Athol, 48, who was part of the recent Poetry in McGregor Festival 2018 for the third time, said as a little boy from Westridge, he was influenced by the power of books. His late father, Edwin Williams, loved to read and that influenced little Athol to do the same. He was always found reading at the library.

Last year he became the first person to receive Master’s degrees from five of the top universities in the world. Athol has completed his Master’s degrees in business, finance, administration and political theory from Massachusetts Institute of Technology (MIT), London Business School in the United Kingdom (UK), Oxford and Harvard Universities respectively.

Athol is an avid reader and book lover with a personal library of over 5 000 books. He loves learning and being around books. “It is a joy to add to the universal library through my writing, and to share the stories of my experiences, imagination and hopes through my poems and books,” he said.

Athol, in his Westridge High days, was the captain of the athletics team and played for the Western Province baseball team, both in his matric year, 1987. His friends called him “boek kop” at school as he was always the one studying during that time, this was seen as uncool then, he said. The political unrest at the time as well as peer pressure caused many of his classmates and friends to have to repeat a year – only a third of his class passed matric and only three of them passed with exemption.

He started the Read to Rise organisation in 2013 with his wife Taryn Lock, working in under-resourced communities of South Africa to supply much-needed age-appropriate books to children who may otherwise not have access to these books. Their full-time team works directly in primary school classrooms to motivate children to read. They are currently embedded in Mitchell’s Plain, and Soweto (Johannesburg), and regularly work in other schools around the country, he said. Ms Lock is the illustrator of the Oaky books.

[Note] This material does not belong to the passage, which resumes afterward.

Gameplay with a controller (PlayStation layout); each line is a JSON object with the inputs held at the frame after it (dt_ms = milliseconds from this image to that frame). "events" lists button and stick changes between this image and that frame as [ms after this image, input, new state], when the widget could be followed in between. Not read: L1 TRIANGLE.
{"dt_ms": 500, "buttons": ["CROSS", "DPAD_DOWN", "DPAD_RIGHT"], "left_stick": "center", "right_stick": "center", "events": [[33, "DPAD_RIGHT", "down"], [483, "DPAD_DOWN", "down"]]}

“I have seen what education and hard work can do, there are people who don’t have the opportunities I had so I am trying to create those opportunities for them or enable them to either be inspired and find opportunities for themselves. I believe an inspired person can overcome their obstacles,”Athol, who now lives in Century City, said.

He has written 10 books and 100 poems in literacy journals. In addition to five Oaky books, he has written Heap of Stones, Talking to a Tree and his latest Pushing Boulders to name a few.

Athol received several awards such as the Sol Plaatjie European Union Poetry Award, the SA Independent Publishers Award, the Parallel Universe Poetry Prize and the SA Literacy Award.

“My personal mission is, by my words and deeds to enable and inspire others to thrive – this guides all that I do. By writing the Oaky books for children I hope to excite them about reading and inspire them to greatness. And by my poetry I hope to remind my readers of the beauty in life and the greatness that awaits us.”